Saturday, April 08, 2006

Cold Race Day

Race day was cold. Around 30°, and not a dry kind of cold, but that high humidity, dank coldness that goes through to the bone. I had considered running in shorts today, but changed my mind when I got to the race.

the race was a 5k, with the first 1.25 miles on a road, and the rest of the race on the Erie Canal towpath. Nice and flat, fast, mostly gravel with some asphalt.

I went out too fast. My first mile was in 6:00. I had been planning to run this race as a training run--finish in about 24:00, keep the pace nice and steady. Electra, who went with me to the race, told me I wouldn't be able to do it, that I would get too competitive (she's seen me race before), and she was right. My friend Andy passed me at the mile point. Last year at this same race, I beat him by about 5 seconds. This year, I didn't catch him after he passed me.

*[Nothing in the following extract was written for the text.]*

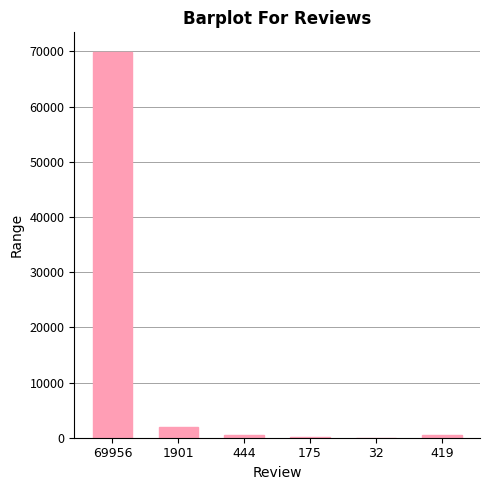

The value at 69956 is 69956. True or false?

True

I'm not sure what my second mile was in, because mile 2 was not marked. There was a water stop on the canal towpath, but I think it was closer to 2.5k than to 2 miles. They weren't giving out too many bottles of water today. I think maybe a coffee stop might have been better.

I finished the race in 21:32, too fast. Not many people say that about their races, but I really wanted to run this as a training run, and not as a race. My average pace was under 7:00, but removing that first mile, it works out to around 8:00/mile, so it appears that the shock of seeing a 6:00 mile settled me down into the pace I wanted to run for today.

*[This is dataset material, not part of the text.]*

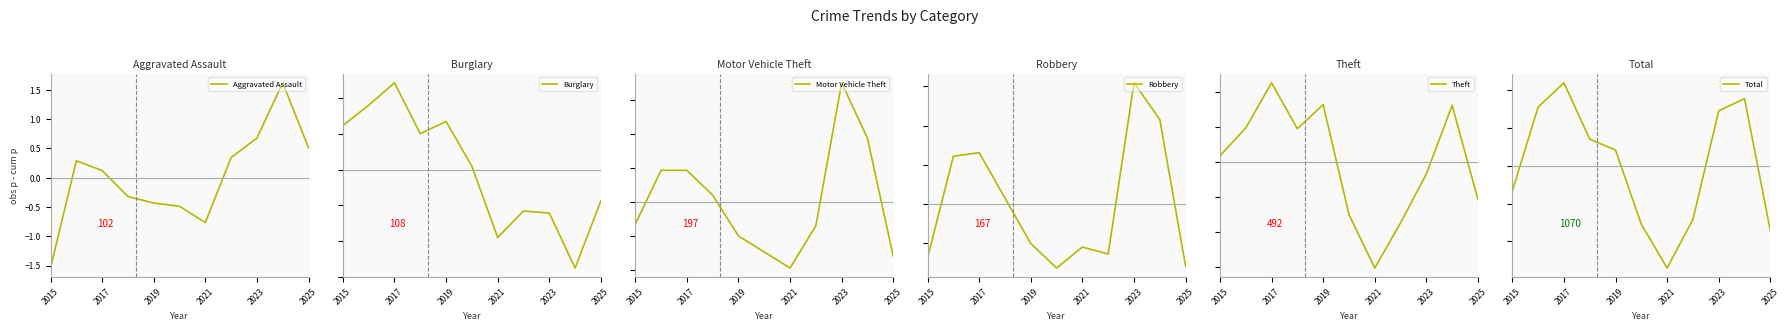

The Aggravated Assault series shows -2.5 at 2015. True or false?

False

Andy finished about 45 seconds ahead of me, and there were four people in our (45-49) age group that finished in the age group. I'm not sure what my place in the race overall was, but I was eleventh in our age group.

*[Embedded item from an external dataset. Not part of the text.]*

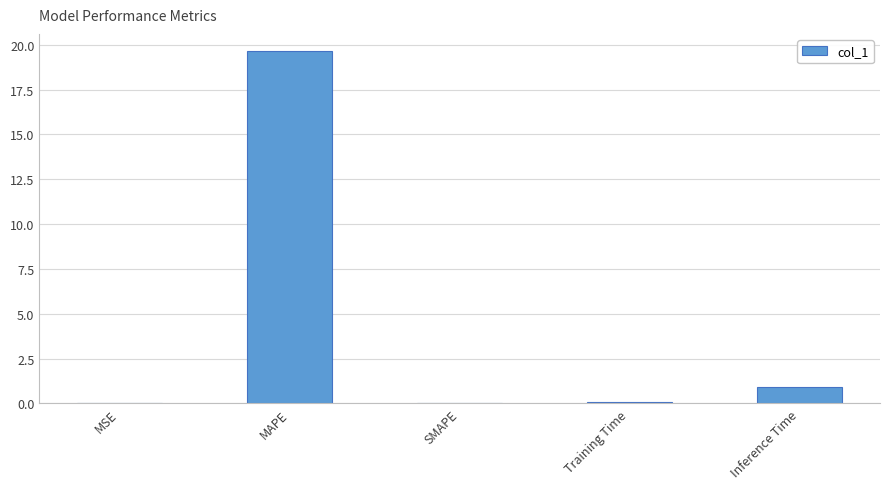

True or false: the data shows 0.0 at SMAPE.

True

This race would not have been a good one for a slower (9:00/mile) runner. the sheriff's car which was supposed to do traffic control for the first 1.25 miles never showed up. After waiting nearly ten minutes for the deputy to arrive, the race director decied to go ahead with the race. Course marshals did a pretty good job of keeping cars back, but they have no legal authority, and a few people ignored them. I saw one man a the race today who is a 12:00+ miler, and I'm sure that the course marshals couldn't hold the traffic back by that point.

There's another 5K race in April that runs in roughly the same area, and I'm considering runing that one. I may not, though. roughly half of the first mile is uphill, with some flat stretches. The rest of the raceis flat, like a tabletop, until about 2.5 miles, then downhill and up one more short uphill to the finish.